Replaces the former in-process MemorySaver. The connection pool is created at startup (app/orchestration/workflow.py → initialize_workflow_async()) and closed on shutdown (close_langgraph_checkpointer()). LangGraph creates its own schema tables (langgraph_checkpoint*) via checkpointer.setup() on first startup.

4. PostgresCheckpointer (HITL checkpoints)

  • Uses ThreadedConnectionPool (psycopg2, min/max configurable).
  • HITL state is keyed by (user_id, thread_id) — unique per conversation.
  • Both users can hit a HITL breakpoint at the same time; their checkpoints go to separate rows in workflow_checkpoints.
  • Safe for concurrent use.

5. Worker agents (worker_agents global dict)

  • worker_agents is a module-level dict of {name: agent_runnable}.
  • During normal request processing, agents are only read from this dict — safe for concurrent access.
  • reload_dynamic_tools_into_agent() mutates worker_agents. If two CodeGenerator flows complete at the same time (two users each triggered code generation), both calls execute concurrently without a lock. This is a race condition: one reload may see a partially-updated dict.
  • In practice, CodeGenerator is rare and the mutation is fast (dict assignment), so the window is narrow — but it is not safe under strict concurrent CodeGenerator completions.

6. Tool registry (PostgreSQL tool_registry table)

  • Tool metadata is stored in the tool_registry PostgreSQL table, managed by ToolRegistryService (app/services/tool_registry_service.py).
  • Uses the shared PostgresCheckpointer psycopg2 connection pool — no extra connections.
  • Concurrent reads and writes are safe across any number of pods; PostgreSQL row-level locking handles isolation.
  • Tool code files (.py) still live on the PVC, but the PVC is only written once per tool at generation time — no concurrent write races on file content.
  • Safe for concurrent multi-pod use.

7. Kubernetes API calls

  • Both users' tool calls hit the Kubernetes API independently.
  • Read operations (list pods, get logs, describe deployment) are always safe to run in parallel — the K8s API is stateless for reads.
  • Write/delete operations from two users targeting the same resource can conflict:
  • User A deletes a deployment while User B is patching it → K8s returns 404 or 409.
  • KubeIntellect tools return "Error: ..." strings in these cases; the LLM typically explains this to the user.
  • There is no application-level locking or user intent coordination for write operations.

Summary Table

Concern Status Notes
Concurrent request handling ✅ Safe FastAPI async; no blocking
Graph state isolation (per user) ✅ Safe Isolated by thread_id in AsyncPostgresSaver
HITL state persistence across restarts ✅ Fixed AsyncPostgresSaver — durable in Postgres
HITL checkpoints (custom) ✅ Safe ThreadedConnectionPool; keyed per conversation
Tool registry (PostgreSQL) ✅ Safe tool_registry table; row-level locking; safe across all pods
K8s read operations ✅ Safe Stateless reads
K8s write/delete conflicts ⚠️ Partial K8s returns 404/409; no app-level coordination
reload_dynamic_tools_into_agent race ⚠️ Issue Concurrent CodeGenerator completions can race (threading.Lock added)

Multi-replica architecture

KubeIntellect is designed for horizontal scaling.

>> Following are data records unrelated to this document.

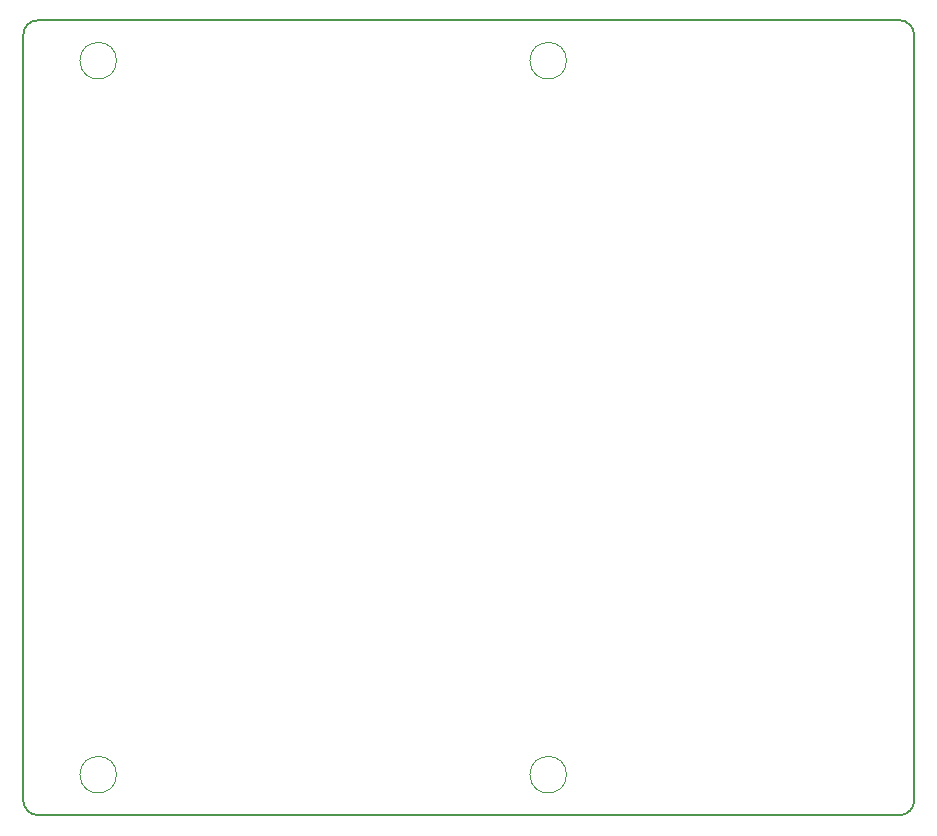
<source format=gbr>
%TF.GenerationSoftware,KiCad,Pcbnew,(5.1.8-0-10_14)*%
%TF.CreationDate,2021-04-03T20:08:11-06:00*%
%TF.ProjectId,bluescsi_powerbook,626c7565-7363-4736-995f-706f77657262,rev?*%
%TF.SameCoordinates,Original*%
%TF.FileFunction,Profile,NP*%
%FSLAX46Y46*%
G04 Gerber Fmt 4.6, Leading zero omitted, Abs format (unit mm)*
G04 Created by KiCad (PCBNEW (5.1.8-0-10_14)) date 2021-04-03 20:08:11*
%MOMM*%
%LPD*%
G01*
G04 APERTURE LIST*
%TA.AperFunction,Profile*%
%ADD10C,0.150000*%
%TD*%
%TA.AperFunction,Profile*%
%ADD11C,0.050000*%
%TD*%
G04 APERTURE END LIST*
D10*
X165100000Y-69215000D02*
G75*
G02*
X166370000Y-70485000I0J-1270000D01*
G01*
X166370000Y-135255000D02*
G75*
G02*
X165100000Y-136525000I-1270000J0D01*
G01*
X92202000Y-136525000D02*
G75*
G02*
X90932000Y-135255000I0J1270000D01*
G01*
X90932000Y-70485000D02*
G75*
G02*
X92202000Y-69215000I1270000J0D01*
G01*
D11*
X136932000Y-133096000D02*
G75*
G03*
X136932000Y-133096000I-1550000J0D01*
G01*
X136932000Y-72644000D02*
G75*
G03*
X136932000Y-72644000I-1550000J0D01*
G01*
X98832000Y-133096000D02*
G75*
G03*
X98832000Y-133096000I-1550000J0D01*
G01*
X98832000Y-72644000D02*
G75*
G03*
X98832000Y-72644000I-1550000J0D01*
G01*
D10*
X166370000Y-135255000D02*
X166370000Y-70485000D01*
X92202000Y-136525000D02*
X165100000Y-136525000D01*
X90932000Y-70485000D02*
X90932000Y-135255000D01*
X165100000Y-69215000D02*
X92202000Y-69215000D01*
M02*

</source>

The following design decisions enable safe multi-pod deployments:

  • LangGraph state in PostgreSQL (AsyncPostgresSaver) — durable across restarts; HITL resume works across pod boundaries.
  • Runtime-tools PVC as ReadWriteMany (Azure Files via azurefile-csi-retain) — all pods share the same generated tool files.
  • HPA supporthpa.enabled: true in values-azure.yaml; the Horizontal Pod Autoscaler is pre-configured for production.
  • Concurrency capMAX_CONCURRENT_WORKFLOWS (asyncio.Semaphore) prevents TPM exhaustion under load.
  • Tool reload lockthreading.Lock in agents.py serialises concurrent reload_dynamic_tools_into_agent() calls.
  • Tool registry in PostgreSQLToolRegistryService uses row-level locking; safe for concurrent writes from multiple pods.